Georges

Georges

jeudi 1 décembre 2011

Une petite cantate qui monte vers toi...

Qu'on ne touche jamais aux folies, aux orages
Qui, chez moi, naissent et meurent entre passion et rage
Et que mes grands délires me fassent toujours escorte.
La raison est venue, j'ai demandé qu'elle sorte.

Qu'on ne décide pas de mes joies, de mes larmes.
A chacun son soleil, et à chacun ses drames
Et si le noir, pour moi, est couleur de lumière,
La raison, que m'importe, et qu'elle aille en enfer.

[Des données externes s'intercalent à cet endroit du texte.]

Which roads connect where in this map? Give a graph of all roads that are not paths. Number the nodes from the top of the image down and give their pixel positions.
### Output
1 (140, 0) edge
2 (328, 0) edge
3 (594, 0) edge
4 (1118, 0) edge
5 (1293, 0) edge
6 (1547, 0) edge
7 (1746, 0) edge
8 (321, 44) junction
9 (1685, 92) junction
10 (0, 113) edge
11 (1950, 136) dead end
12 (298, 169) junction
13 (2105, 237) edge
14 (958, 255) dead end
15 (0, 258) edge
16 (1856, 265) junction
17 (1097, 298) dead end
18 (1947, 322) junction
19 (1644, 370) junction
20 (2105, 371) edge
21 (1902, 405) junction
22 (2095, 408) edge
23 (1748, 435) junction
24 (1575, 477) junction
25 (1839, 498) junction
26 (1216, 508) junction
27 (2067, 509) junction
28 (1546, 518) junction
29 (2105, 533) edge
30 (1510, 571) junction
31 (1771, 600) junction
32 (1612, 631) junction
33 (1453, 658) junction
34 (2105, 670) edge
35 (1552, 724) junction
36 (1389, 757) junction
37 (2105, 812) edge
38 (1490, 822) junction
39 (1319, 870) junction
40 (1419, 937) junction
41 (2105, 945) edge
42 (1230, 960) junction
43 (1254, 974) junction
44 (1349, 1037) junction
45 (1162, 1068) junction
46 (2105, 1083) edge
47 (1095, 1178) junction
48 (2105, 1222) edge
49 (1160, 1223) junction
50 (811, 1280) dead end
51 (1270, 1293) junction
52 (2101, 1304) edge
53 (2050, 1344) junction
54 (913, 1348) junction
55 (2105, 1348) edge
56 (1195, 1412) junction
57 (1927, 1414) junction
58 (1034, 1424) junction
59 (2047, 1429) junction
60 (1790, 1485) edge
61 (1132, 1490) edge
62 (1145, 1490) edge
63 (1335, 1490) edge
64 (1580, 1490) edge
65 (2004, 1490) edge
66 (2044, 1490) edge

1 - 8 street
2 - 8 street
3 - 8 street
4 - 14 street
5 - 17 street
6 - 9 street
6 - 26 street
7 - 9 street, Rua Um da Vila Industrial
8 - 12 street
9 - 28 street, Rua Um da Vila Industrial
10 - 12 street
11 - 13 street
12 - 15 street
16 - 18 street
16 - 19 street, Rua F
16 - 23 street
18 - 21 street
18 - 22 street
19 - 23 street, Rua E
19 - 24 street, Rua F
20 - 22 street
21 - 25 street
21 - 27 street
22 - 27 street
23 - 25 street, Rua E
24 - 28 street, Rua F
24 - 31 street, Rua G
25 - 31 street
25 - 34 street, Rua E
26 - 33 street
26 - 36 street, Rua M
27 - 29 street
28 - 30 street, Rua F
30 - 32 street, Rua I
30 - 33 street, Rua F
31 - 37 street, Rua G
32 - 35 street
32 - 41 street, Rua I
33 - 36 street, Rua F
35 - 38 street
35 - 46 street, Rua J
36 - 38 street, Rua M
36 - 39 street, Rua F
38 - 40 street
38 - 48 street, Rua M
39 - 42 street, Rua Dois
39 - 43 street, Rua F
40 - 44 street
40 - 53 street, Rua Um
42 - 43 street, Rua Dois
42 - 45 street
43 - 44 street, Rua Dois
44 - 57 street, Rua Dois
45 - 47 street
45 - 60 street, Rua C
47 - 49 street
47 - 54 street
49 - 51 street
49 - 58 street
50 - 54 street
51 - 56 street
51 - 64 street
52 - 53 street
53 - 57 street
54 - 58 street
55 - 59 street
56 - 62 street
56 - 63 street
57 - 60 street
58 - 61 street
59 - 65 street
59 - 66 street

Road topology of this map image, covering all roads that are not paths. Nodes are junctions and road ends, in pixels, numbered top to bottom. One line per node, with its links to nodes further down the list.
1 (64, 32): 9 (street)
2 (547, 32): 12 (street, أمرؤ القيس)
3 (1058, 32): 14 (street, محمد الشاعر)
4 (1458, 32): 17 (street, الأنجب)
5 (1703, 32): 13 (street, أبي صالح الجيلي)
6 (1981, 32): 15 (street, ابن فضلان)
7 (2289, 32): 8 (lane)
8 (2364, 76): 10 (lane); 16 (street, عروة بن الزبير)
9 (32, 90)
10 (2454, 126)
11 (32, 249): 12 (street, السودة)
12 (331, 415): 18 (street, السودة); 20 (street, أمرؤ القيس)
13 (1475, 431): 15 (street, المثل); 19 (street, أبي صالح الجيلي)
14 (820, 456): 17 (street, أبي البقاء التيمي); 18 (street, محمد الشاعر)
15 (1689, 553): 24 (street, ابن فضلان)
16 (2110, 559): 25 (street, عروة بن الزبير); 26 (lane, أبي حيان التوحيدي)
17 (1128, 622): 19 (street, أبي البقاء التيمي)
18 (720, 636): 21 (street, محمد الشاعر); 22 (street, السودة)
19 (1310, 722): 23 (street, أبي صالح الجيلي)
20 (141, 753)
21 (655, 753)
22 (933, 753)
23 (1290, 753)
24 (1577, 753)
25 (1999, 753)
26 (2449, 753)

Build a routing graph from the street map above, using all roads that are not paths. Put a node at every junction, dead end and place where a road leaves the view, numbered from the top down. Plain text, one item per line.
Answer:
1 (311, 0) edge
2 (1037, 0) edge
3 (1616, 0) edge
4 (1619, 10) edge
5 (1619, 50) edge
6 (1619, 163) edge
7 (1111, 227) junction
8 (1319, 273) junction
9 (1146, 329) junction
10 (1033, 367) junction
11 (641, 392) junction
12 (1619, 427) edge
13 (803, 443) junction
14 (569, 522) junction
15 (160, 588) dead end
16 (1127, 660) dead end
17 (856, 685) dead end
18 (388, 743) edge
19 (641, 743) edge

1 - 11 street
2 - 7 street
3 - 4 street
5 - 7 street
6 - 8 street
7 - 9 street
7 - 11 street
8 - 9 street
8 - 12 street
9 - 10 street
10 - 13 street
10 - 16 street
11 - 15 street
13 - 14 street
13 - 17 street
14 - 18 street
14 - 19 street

Mais comment voulez-vous, qu'un enfant laboureur,
Si on lui prend sa terre, fasse pousser ses fleurs,
Ses fleurs ?

Que jamais on n'écoute, derrière mes volets,
Pour voler mon piano, pour voler mes secrets.
Mes secrets sont pour vous, mon piano vous les porte
Mais quand la rumeur passe, je referme ma porte.

Qu'on ne m'ordonne pas, je suis reine en mon île.
Je suis femme en mon lit, je suis folle en vos villes
Et j'ai choisi mes hommes, j'ai bâti mes empires.
Au diable la raison, et vivent mes délires !

Mais comment voulez-vous qu'un grand Pierrot de Lune
Écrive des chansons, si on lui prend sa plume,
Sa plume ?

Qu'on ne touche jamais,
Que jamais on n'écoute,
Qu'on ne décide pas,
Qu'on ne m'ordonne pas

Et je serai pour vous, un enfant laboureur
Qui fait vivre sa terre, pour vous offrir ses fleurs,
Ses fleurs

Et vous pourrez venir, vous reposer tranquilles.
Comme on donne une fleur, je vous laisse mon île.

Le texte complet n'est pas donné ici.